W ostatnich dniach do ZUS napłynęło wiele zapytań o termin wypłaty należnych świadczeń od świadczeniobiorców zaniepokojonych brakiem ich terminowej realizacji. Sytuacja ta jest bezpośrednio związana z pandemią COVID-19.
Powodem opóźnień wypłaty świadczeń jest m. in. wielokrotny wzrost liczby wniosków o zasiłki. W marcu liczba spraw wzrosła o 46% w stosunku do lutego, w kwietniu o 67,7% w stosunku do marca i aż o 145% w stosunku do lutego. Wysoka liczba prowadzonych postępowań, ale także absencje pracowników ZUS związanych z COVID-19, powodują, że nie zawsze jest możliwa realizacja wniosków o zasiłki w ustawowym terminie.
-
Co do zasady opóźnienie wypłaty środków następuje po okresie 30 dni od dnia następującego po dniu wpływu do ZUS ostatniego dokumentu wymaganego do ustalenia prawa do zasiłku. Możliwość opóźnienia w wypłacie świadczeń w zaistniałej sytuacji zostały przewidziane przez ustawodawcę - informuje Anna Ilukiewicz, regionalny rzecznik prasowy ZUS w województwie warmińsko-mazurskim.

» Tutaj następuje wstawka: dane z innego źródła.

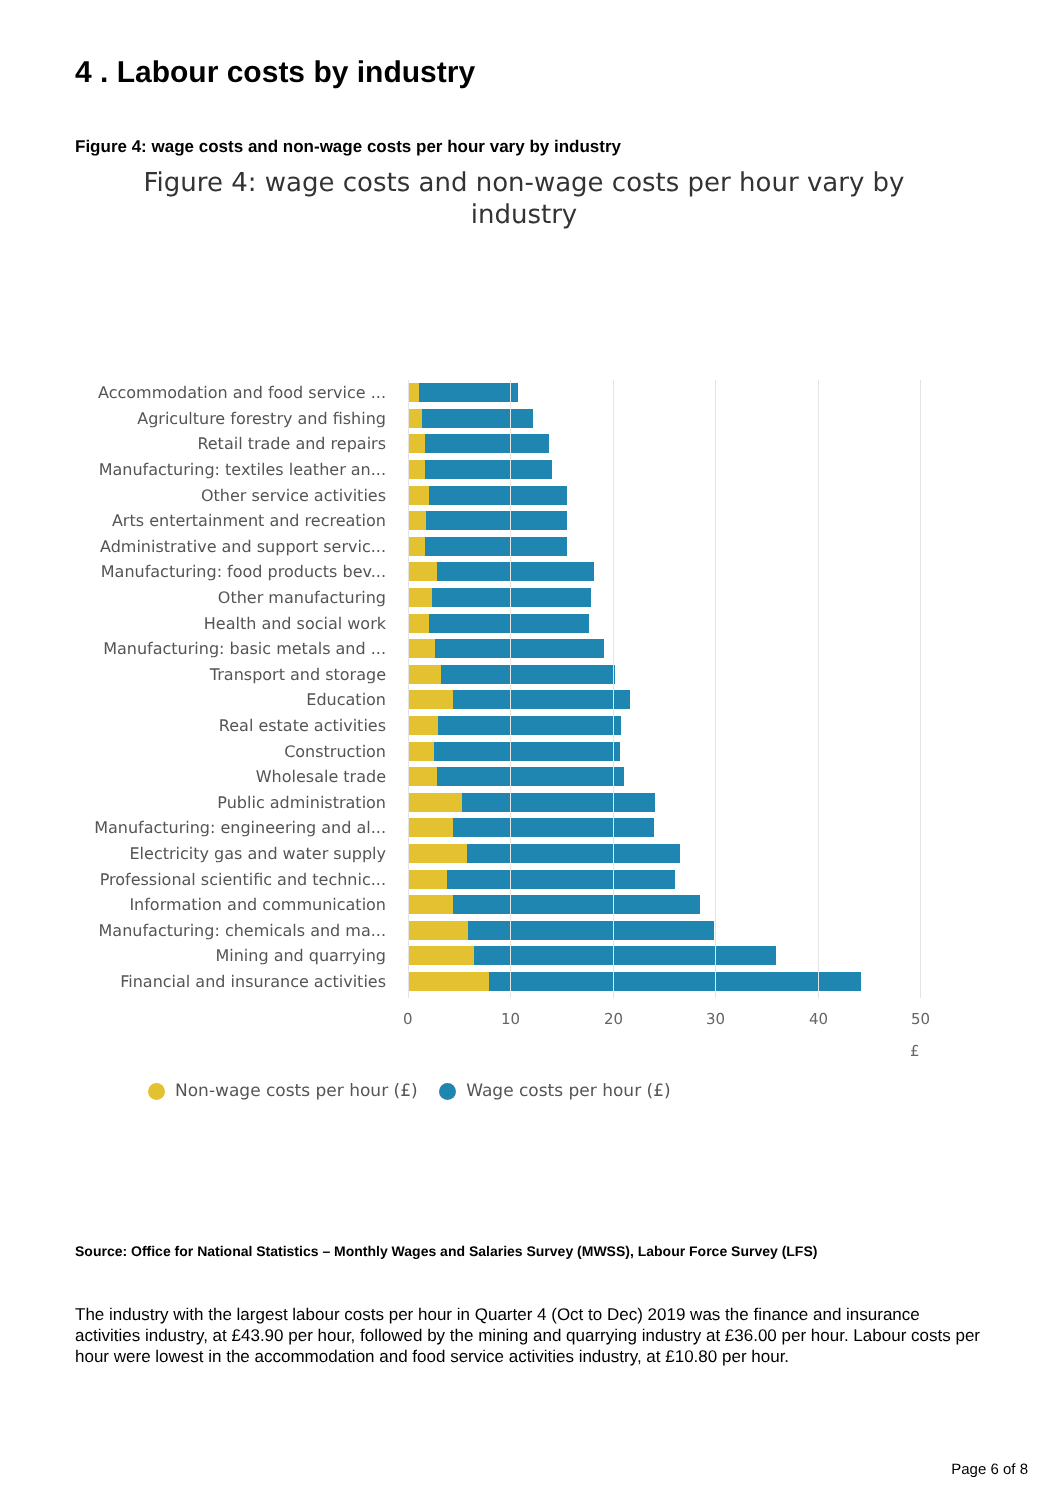4 . Labour costs by industry
Figure 4: wage costs and non-wage costs per hour vary by industry
Figure 4: wage costs and non-wage costs per hour vary by
industry
Accommodation and food service ...
Agriculture forestry and fishing
Retail trade and repairs
Manufacturing: textiles leather an...
Other service activities
Arts entertainment and recreation
Administrative and support servic...
Manufacturing: food products bev...
Other manufacturing
Health and social work
Manufacturing: basic metals and ...
Transport and storage
Education
Real estate activities
Construction
Wholesale trade
Public administration
Manufacturing: engineering and al...
Electricity gas and water supply
Professional scientific and technic...
Information and communication
Manufacturing: chemicals and ma...
Mining and quarrying
Financial and insurance activities
0 10 20 30 40 50
£
Non-wage costs per hour (£) Wage costs per hour (£)
Source: Office for National Statistics – Monthly Wages and Salaries Survey (MWSS), Labour Force Survey (LFS)
The industry with the largest labour costs per hour in Quarter 4 (Oct to Dec) 2019 was the finance and insurance activities industry, at £43.90 per hour, followed by the mining and quarrying industry at £36.00 per hour. Labour costs per hour were lowest in the accommodation and food service activities industry, at £10.80 per hour.
Page 6 of 8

Odstępstwa od ustawowego terminu realizacji wypłat świadczeń w związku z sytuacją pandemii określa Ustawa o zwalczaniu COVID-19. Zgodnie z tą ustawą bieg terminów procesowych nie rozpoczyna się, a rozpoczęty ulega zawieszeniu na okres stanu zagrożenia epidemicznego albo stanu epidemii. Ponadto w okresie stanu epidemii nie stosuje się przepisu, na podstawie którego organ prowadzący postępowanie ma obowiązek powiadamiania strony lub uczestnika postępowania o niezałatwieniu sprawy w terminie. Nie mają także zastosowania przepisy o bezczynności organów, nie można też stosować środków prawnych dotyczących bezczynności, przewlekłości lub naruszenia prawa strony do rozpoznania sprawy bez nieuzasadnionej zwłoki. Wspomniane przepisy Ustawy o COVID-19 nie zatrzymują prac ZUS i wypłat świadczeń. Wszelkie opóźnienia wynikają z dużej liczby złożonych wniosków o świadczenia.
-
Zapewniam, że dokładamy wszelkich starań, by wypłaty zasiłków odbywały się bez zbędnej zwłoki. Pomimo możliwych opóźnień wszystkie należne środki zostaną świadczeniobiorcom wypłacone - dodaje Anna Ilukiewicz.